In 1844, Samuel Addison White saw an opportunity to make some money and develop his barren piece of property that jutted into the waters between Matagorda and Lavaca bays, a protected area along the Central Texas coast. Prince Karl of Solms Braunfels, an aristocratic emissary representing a group of German noblemen, had shown up on the shell beach where
White had built his small house. Prince Karl was desperate. He had been sent to Texas by noblemen who had created a grand scheme to make a fortune by shipping thousands of farmers, craftsmen, and intellectuals to cheap land in Texas. When Prince Karl reached Galveston in July and discovered that the 9,000 acres his noblemen friends had purchased was unsuitable for settlement, he was overwhelmed by the sudden arrival of a shipload of colonists. He needed a port for disembarkation and a route that offered easy passage into western Texas. White agreed to allow the German immigrants to occupy the beach near his home until the prince could make arrangements for their trek inland.
Prince Karl and White were stunned in late November and December as four more brigs carrying 439 immigrants sailed into Matagorda Bay. Each family had paid the Adelsverein (society of nobility) $240 for transportation to Texas, for 120 acres, and for the necessities for survival until they could bring in their first harvest. Instead, they huddled on the wet gravel shore with no trees and no buildings or other protection from the howling winds of a “norther.” Prince Karl had secured the services of the Rev. Louis Ervendberg, a German Protestant minister, who conducted Christmas services and offered communion. The group continued their traditional Christmas observances with a small tree—
either an oak or a cedar—and the children sang carols. Soon after the New Year, fifteen ox-drawn wagons and fifteen two-wheeled carts were secured and loaded for their journey into Texas as Prince Karl searched for a suitable settlement. He moved ahead of the wagon train and had the good fortune to find a tract where a short, spring-fed river (the Comal) offered excellent waterpower. The weary settlers arrived at their new home on March 21, 1845, one week after the Prince made the purchase. Despite their disappointment with the Adelsverein and the failure to secure their promised acreage, they named the site New Braunfels in honor of Prince Karl’s home. In less than a month Prince Karl abandoned the colony even before his replacement had arrived.

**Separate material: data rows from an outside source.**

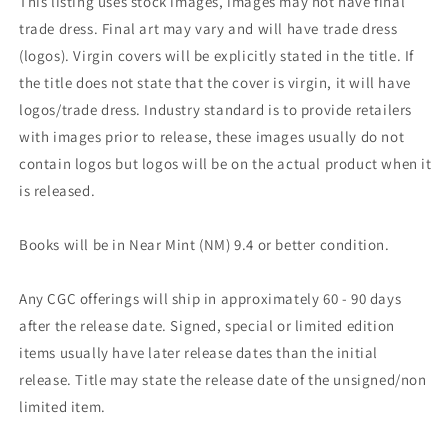
This listing uses stock images, images may not have final
trade dress. Final art may vary and will have trade dress
(logos). Virgin covers will be explicitly stated in the title. If
the title does not state that the cover is virgin, it will have
logos/trade dress. Industry standard is to provide retailers
with images prior to release, these images usually do not
contain logos but logos will be on the actual product when it
is released.
Books will be in Near Mint (NM) 9.4 or better condition.
Any CGC offerings will ship in approximately 60 - 90 days
after the release date. Signed, special or limited edition
items usually have later release dates than the initial
release. Title may state the release date of the unsigned/non
limited item.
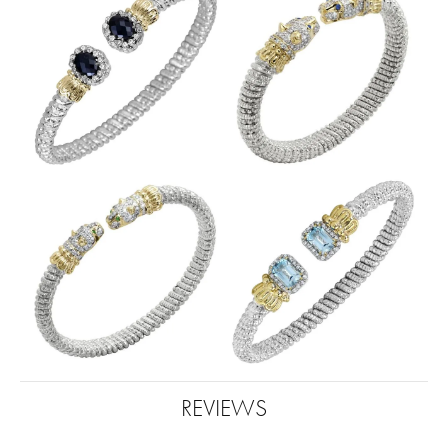
REVIEWS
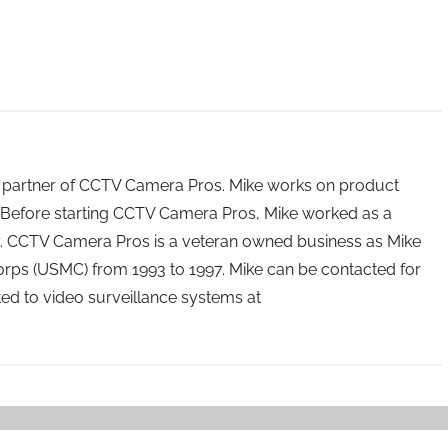
 partner of CCTV Camera Pros. Mike works on product
Before starting CCTV Camera Pros, Mike worked as a
ry. CCTV Camera Pros is a veteran owned business as Mike
orps (USMC) from 1993 to 1997. Mike can be contacted for
ated to video surveillance systems at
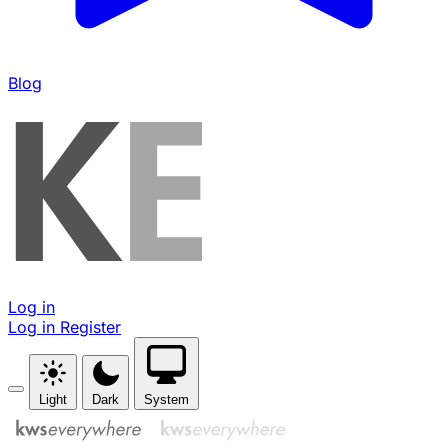
Blog
Log in
Log in
Register
Light
Dark
System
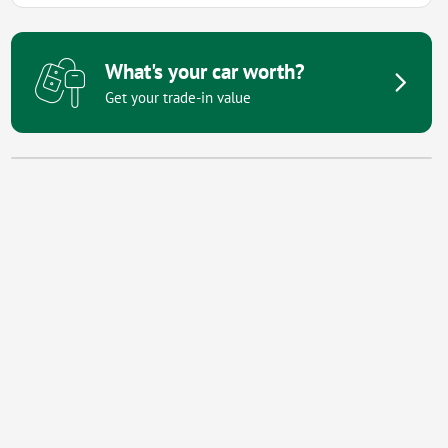
What's your car worth?
Get your trade-in value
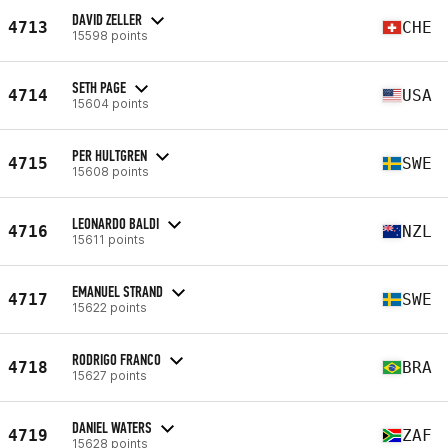
DAVID ZELLER
4713
CHE
15598 points
SETH PAGE
4714
USA
15604 points
PER HULTGREN
4715
SWE
15608 points
LEONARDO BALDI
4716
NZL
15611 points
EMANUEL STRAND
4717
SWE
15622 points
RODRIGO FRANCO
4718
BRA
15627 points
DANIEL WATERS
4719
ZAF
15628 points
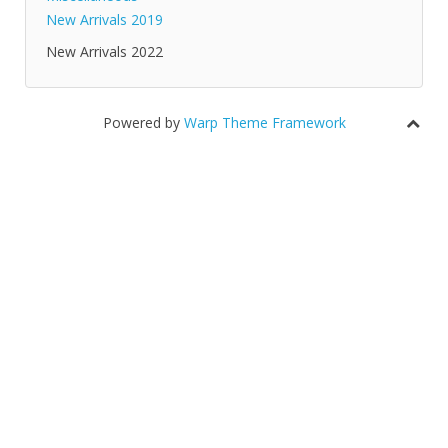
New Arrivals 2019
New Arrivals 2022
Powered by
Warp Theme Framework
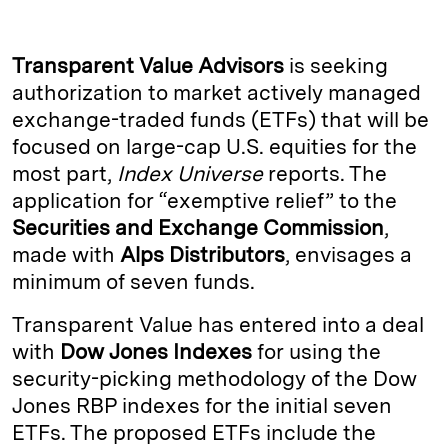
n
u
p
i
a
k
e
y
n
i
Transparent Value Advisors
is seeking
e
s
L
t
l
authorization to market actively managed
exchange-traded funds (ETFs) that will be
d
k
i
focused on large-cap U.S. equities for the
I
y
n
most part,
Index Universe
reports. The
n
k
application for “exemptive relief” to the
Securities and Exchange Commission
,
made with
Alps Distributors
, envisages a
minimum of seven funds.
Transparent Value has entered into a deal
with
Dow Jones Indexes
for using the
security-picking methodology of the Dow
Jones RBP indexes for the initial seven
ETFs. The proposed ETFs include the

Meantime, not all the Germans trusted Prince Karl enough to follow him on the inland search for a new settlement. Johann Schwartz (Swartz) and his family were among those who chose to stay at Indian Point. Schwartz purchased property from Samuel Addison White three miles down the bay and built a home on the site that became the center of the port city of Indianola.
Neither Prince Karl’s abandonment, nor the Adelsverein’s failure to adequately fund their grand scheme slowed the shipment of more unsuspecting colonists to Texas. Between the fall of 1845 and the following spring, thirty-six ships brought 5,247 men, women, and children to the shore at Indian Point. There were no wagons or carts available to haul their meager supplies to New Braunfels because of Texas and U.S. politics. The impending war with Mexico over Texas’ annexation to the U.S. meant that the U.S. military troops had swept through the area confiscating all the means of transportation to haul their supplies to the Rio Grande. Upon hearing from the Adelsverein that more colonists were heading to Texas, Prince Karl’s replacement, Baron Johann Ottfried von Meusebach (who had the good sense to change his name to John before he reached Texas) had barracks and tents constructed along the beach for the new arrivals. As the extreme cold of that winter set in, people began dying of respiratory diseases.
The tragedy served as a vehicle to create a community. Dr. Joseph Martin Reuss, who arrived on one of the ships, began his medical practice by caring for the immigrants and opened an apothecary where he prescribed free medicines. When Henry (Heinrich) Huck, a young German who had settled in New Orleans in 1844, heard about the suffering of those stranded on the Texas coast, he quickly loaded a schooner with lumber and medicine and sailed for Indian Point. Huck opened a lumberyard, helped Dr. Reuss distribute the free medicine, and gave lumber to families for constructing coffins.
Henry Runge had come to the United States through Baltimore, moved to Indian Point in late 1845, and used a tent to open the area’s first bank.
As the summer heat of 1846 descended on the encampment and a steady flow of new arrivals poured in, the drinking water became polluted, the sanitation facilities proved inadequate, and a plague of mosquitoes, green stinging flies, and house flies descended on the community. Frau Reuss, Frau Huck, Mrs. White, and some of the other women who had become permanent residents prepared broth for the sick and cared for children whose mothers were ill.
The number of dead reached such proportions that they resorted to wrapping victims in blankets and burying them in mass graves. No one knows how many perished; the estimates ranged from 400 to over 1,200. Many people panicked and began walking to the inland colonies, spreading diseases as they moved along the route. Over 200 died along the way.
Samuel Addison White platted a new town on his land in 1846 and began selling lots to many of the German families that decided to remain on the coast and begin their new life at Indian Point—a choice that would give them the prosperity and freedom they had imagined when they listened to the false promises of the Adelsverein.